In keeping with a Thanksgiving tradition, the turkey and the guests obviously had not synchronized their watches.  Dinner was planned for 4:30 but the bird had other ideas.  It was about ready at 3:45.  Kyle turned the oven down to about 200, tented the bird and lived the same angst I’d experienced more times than not.  The bird arrives in its own time and cares not when the guests are due. 

In the end Thanksgiving was a triumph.  The table was a clutter with plates and platters of various savories, prepared with love and in honor of the special day.  The turkey may have been the best I've ever had and the rest of the food provided a tasty accompaniment.  Wine flowed and platters of plenty were passed.  The food was complimented by the sounds of satisfied diners; the clinking of silverware and china and hearty compliments to the various chefs.  The dogs prowled the perimeter of the long table alternately looking up with pleading stares and scouting the floor for fallen treasures.  There were no fussy children this year.  There were no fights over “eat your mashed potatoes” and “the asparagus is good – try it.”  Jessica had the foresight of setting up a table just for them complete with a repast of pigs in blankets.  When Cora checked on the children she was admonished by our oldest granddaughter that they were conducting “private business here.” Dinner was followed by hearty slices of each dessert and more compliments, this time to the bakers. The dinner was done but the eating continued, for who could resist an extra morsel of turkey, another spoonful of stuffing or sliver of pie.  And then a general patting of bellies, moans of stuffed uncomfortable delight and the snores of men sprawled in post feast delirium. 
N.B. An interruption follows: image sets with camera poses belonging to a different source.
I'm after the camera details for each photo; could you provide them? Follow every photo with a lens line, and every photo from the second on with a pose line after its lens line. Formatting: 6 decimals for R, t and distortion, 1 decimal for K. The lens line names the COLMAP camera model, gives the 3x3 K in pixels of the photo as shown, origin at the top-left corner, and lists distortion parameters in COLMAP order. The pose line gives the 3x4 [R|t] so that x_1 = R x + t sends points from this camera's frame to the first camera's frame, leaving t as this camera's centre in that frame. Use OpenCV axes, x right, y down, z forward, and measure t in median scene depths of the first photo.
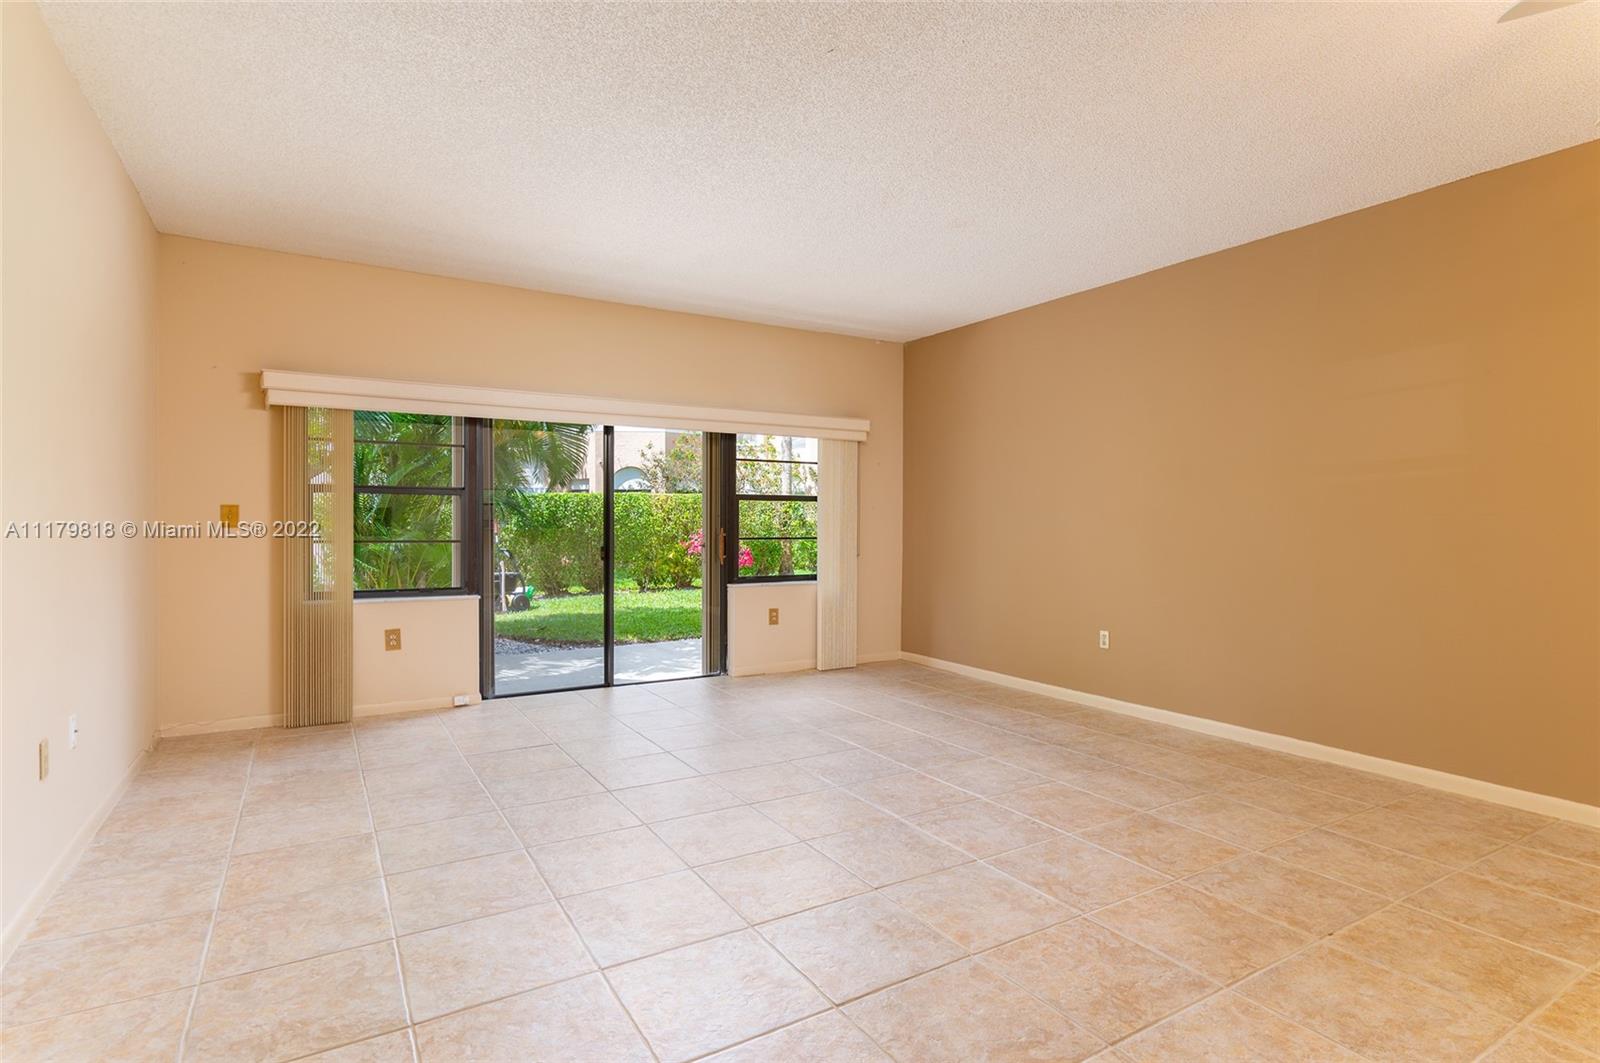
lens RADIAL K [[803.8, 0, 800.0], [0, 803.8, 531.5], [0, 0, 1]] dist [0.000705, -0.001085]
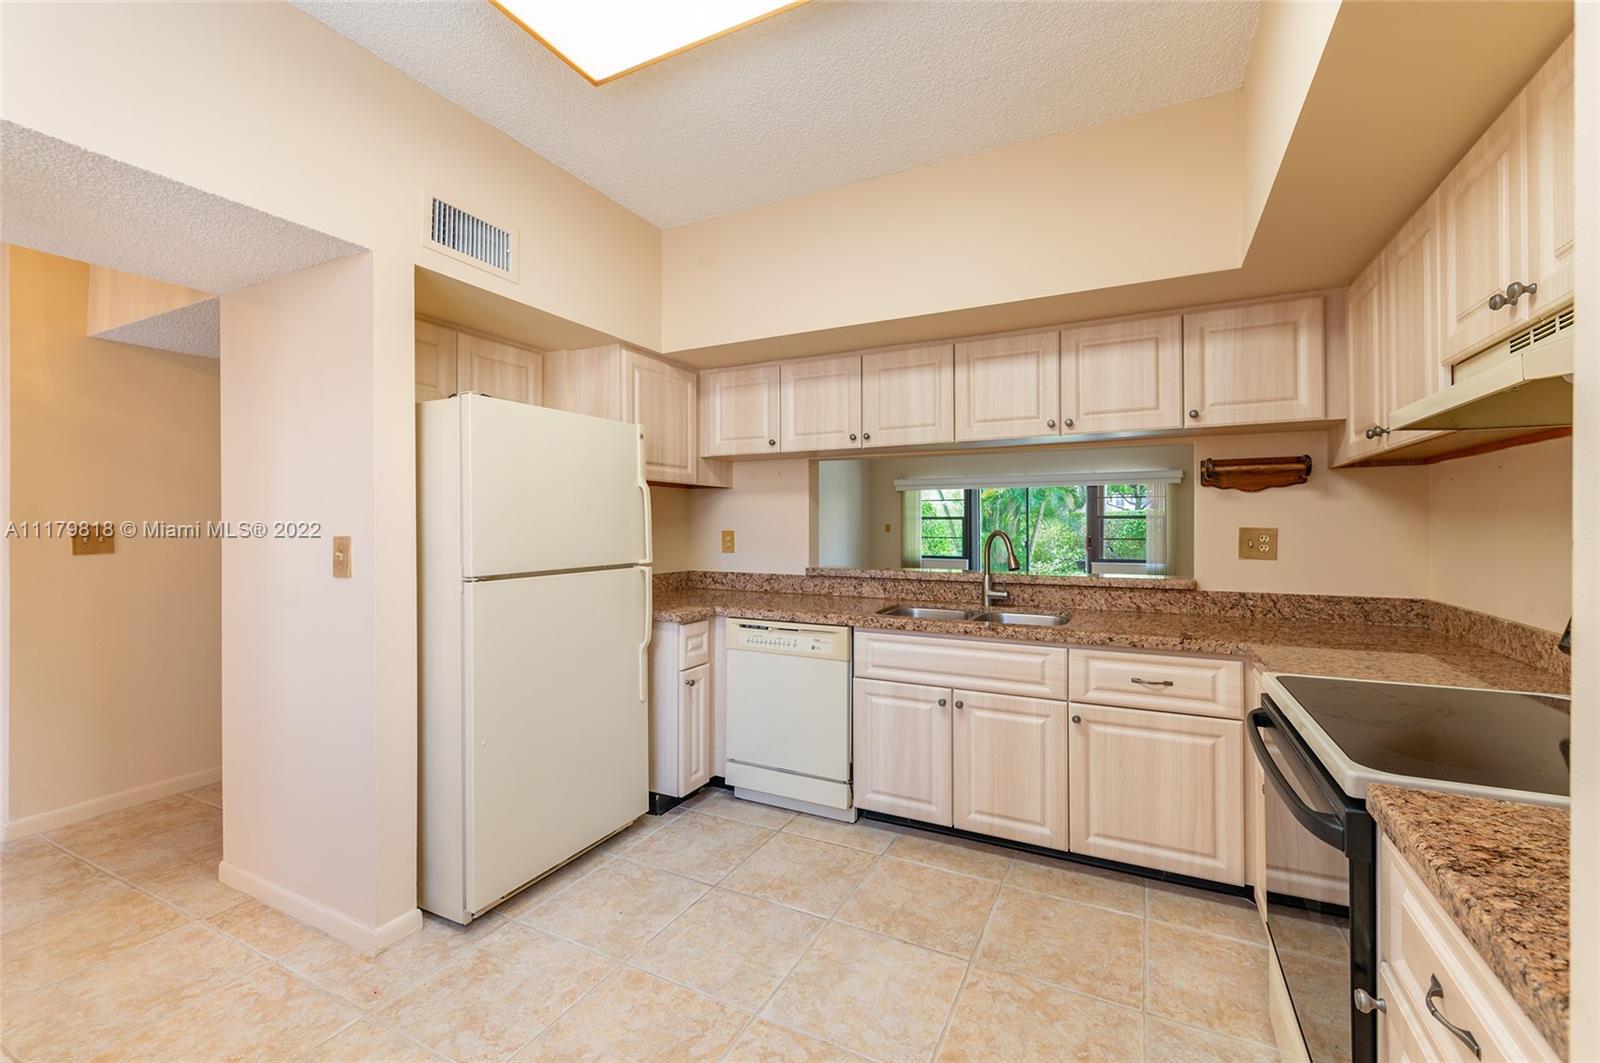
lens RADIAL K [[647.8, 0, 800.0], [0, 647.8, 531.5], [0, 0, 1]] dist [0.009463, -0.000132]
pose [[0.587532, -0.005095, -0.809185, 1.010562], [-0.008939, 0.999878, -0.012786, 0.022934], [0.809152, 0.014745, 0.587415, -0.647713]]
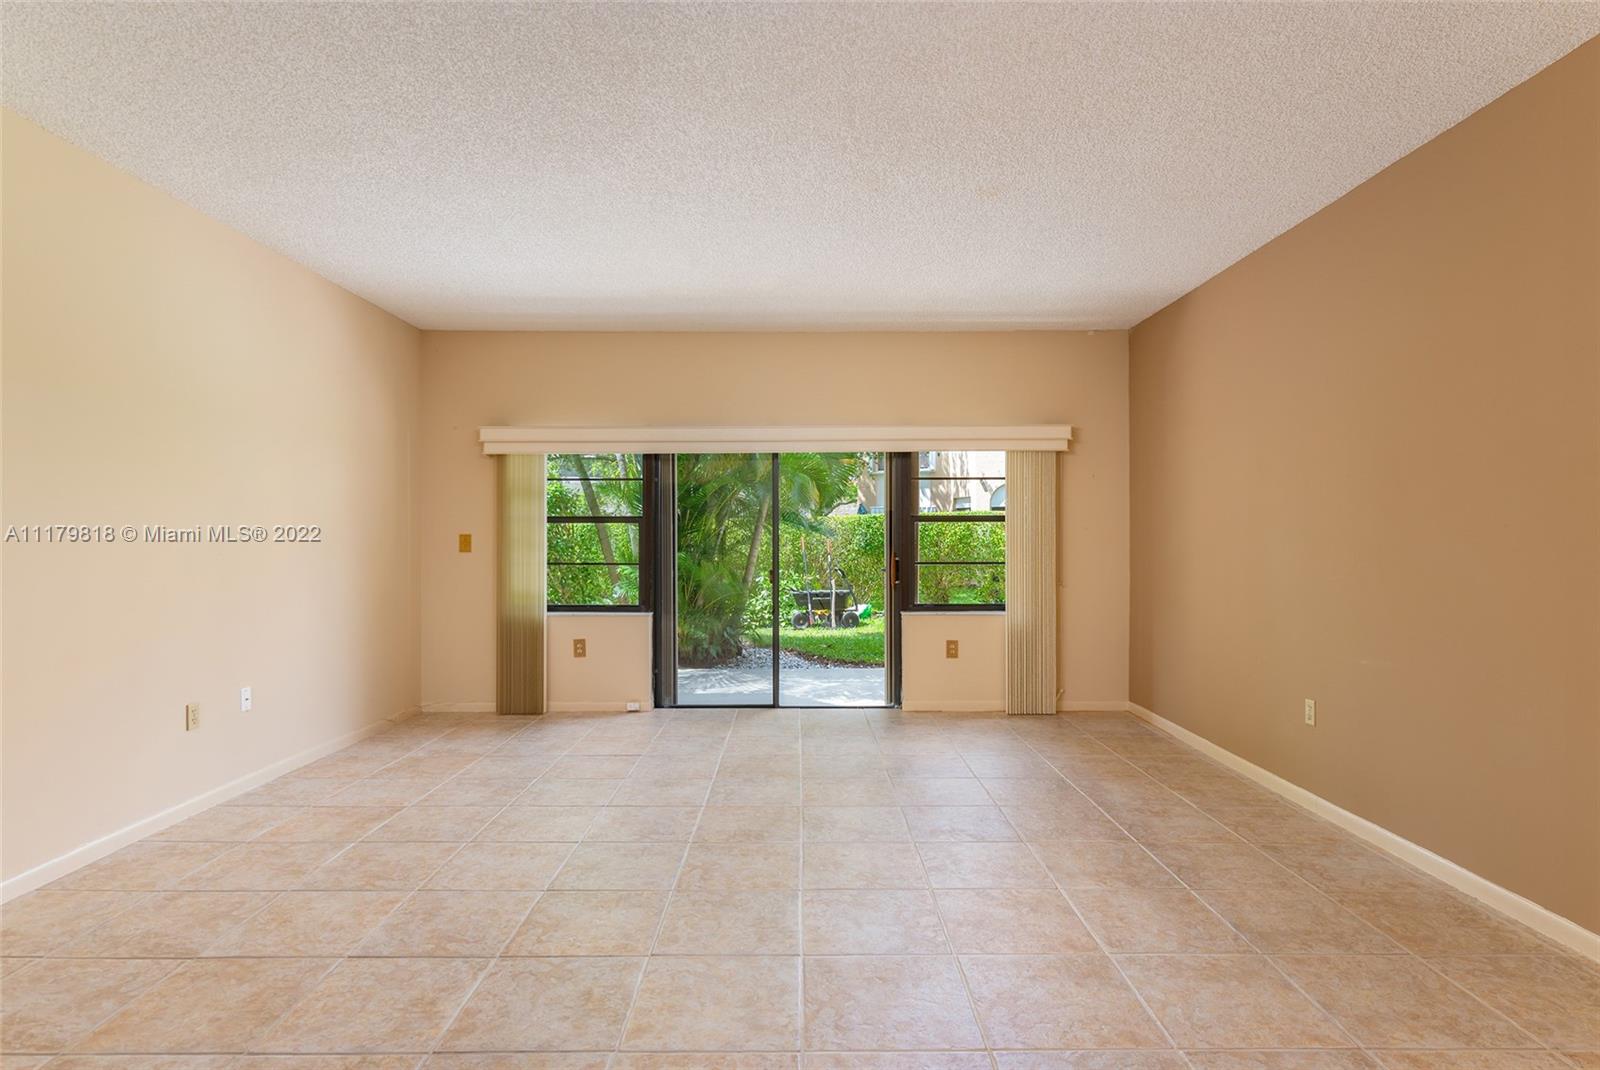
lens RADIAL K [[817.0, 0, 800.0], [0, 817.0, 535.0], [0, 0, 1]] dist [-0.000569, -0.000731]
pose [[0.857456, -0.006596, -0.514514, 0.411265], [-0.001485, 0.999882, -0.015293, -0.013046], [0.514555, 0.013877, 0.857345, 0.157608]]
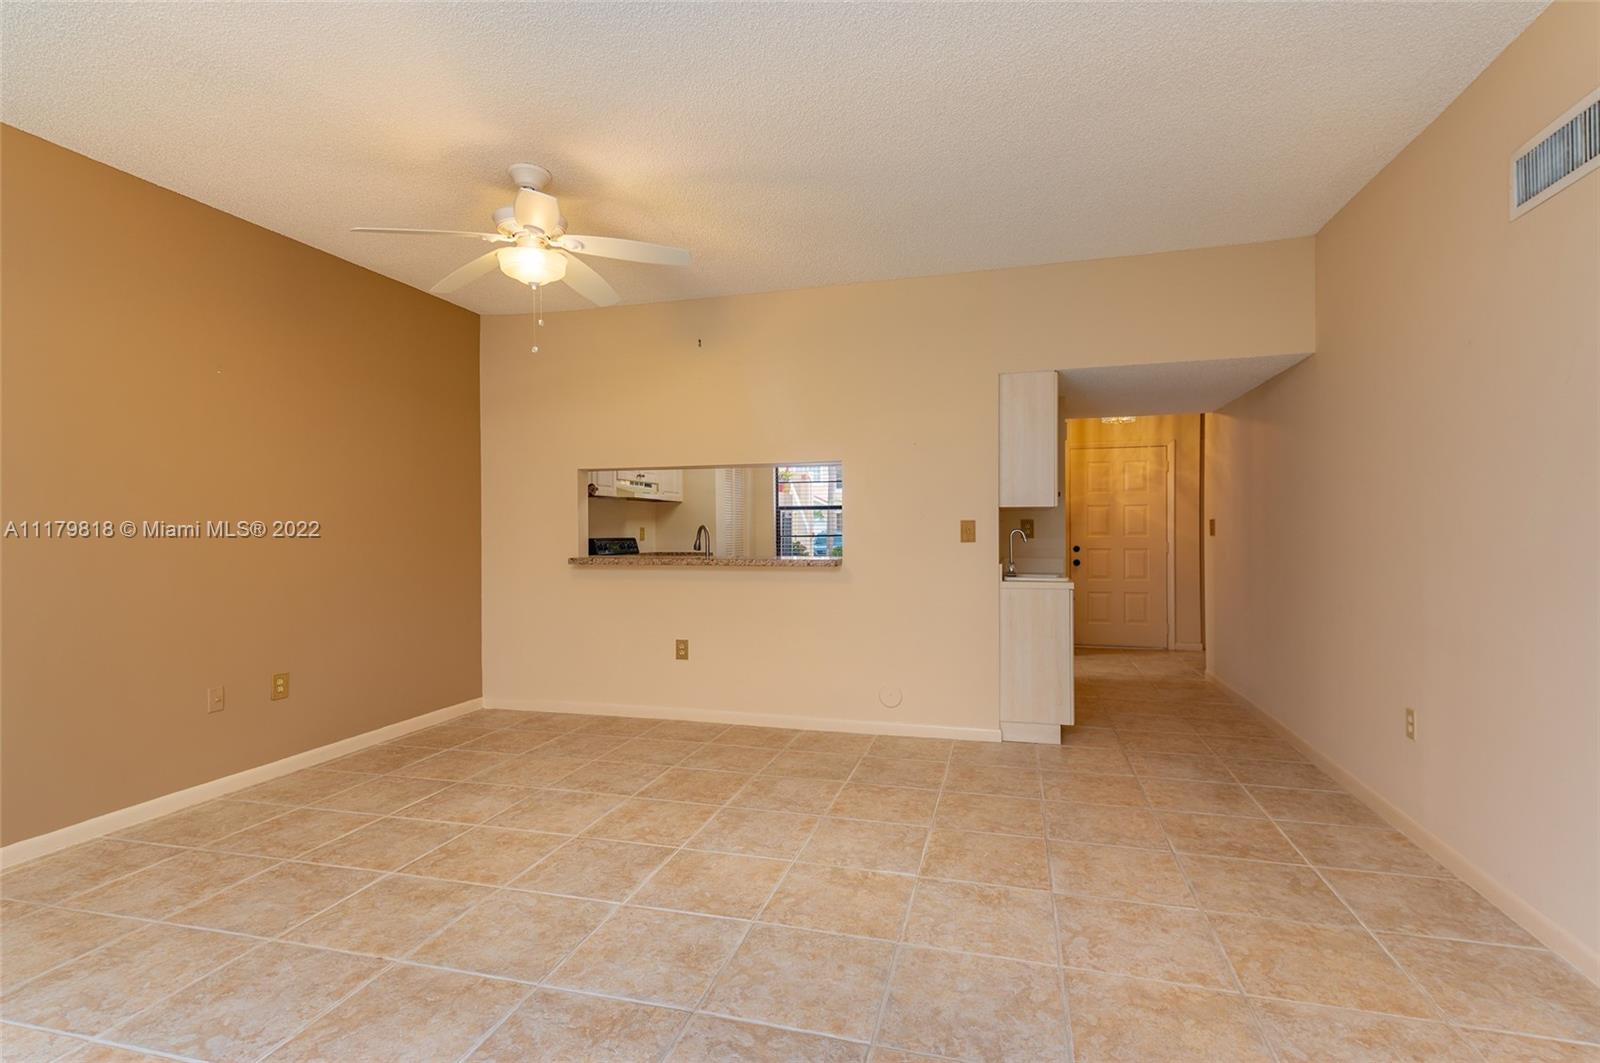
lens RADIAL K [[754.8, 0, 815.5], [0, 754.8, 537.5], [0, 0, 1]] dist [0.009573, -0.000448]
pose [[-0.695931, -0.009048, 0.718051, -0.188372], [0.012662, 0.999611, 0.024867, -0.014905], [-0.717997, 0.026397, -0.695546, 0.633217]]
It’s not certain yet whether or not tradition has ended or just broken for a year.  Maybe we’ll alternate years; one year at our home and one year at Jessica’s.  There is definitely one thing that needs to be fixed in coming years.  The next morning I opened the fridge to find it empty of leftovers.  No turkey wrapped in foil, no potatoes, no gravy, no stuffing, no cranberries.  This was a serious matter that hadn't been considered before relinquishing Thanksgiving.  Thanksgiving isn't just a one day feast.  It’s a week of sandwiches; that wonderful small portion of Thanksgiving dinner piled between two slices of white bread.  And what was I looking at?  Six limp lumpia in baggie.  

1 comment:

  1. Great blog entry and equally great title. For me, Thanksgiving has semi-seamlessly gone from spending it in Grass Valley with my parents to spending it with the Andersons. This year was simultaneously a breaking of tradition and a continuation of tradition. Part of that had to be seeing you on the front lawn as I moved toward the house. Another part was Chloe taking my hand in her mouth in greeting. It felt familiar, as if I were walking into your house. Even with all that, it was more than a little weird not to be at your house that day.

    The Thanksgivings at your house were always great. It for me is the only pure holiday and sod Black Friday and Black Thursday by half. Getting together with people I care very much about, eating and drinking well, goofy games and conversations, can't beat it. Another important thing about Anderson gatherings is that frequently there are as many dogs as there are kids. Rainey, Chloe, Abby. Great pooches, every one.

    Excellent turkey, thanks Kyle and Jess. Great stuffing in a Dutch oven big enough to feed the crew of an aircraft carrier. After a generally crappy year, I needed a good Thanksgiving, which I received. Thanks and love to all.

    I agree, how can anyone be a picky eater at Thanksgiving? There is always enough food to satisfy anybody with dietary restrictions.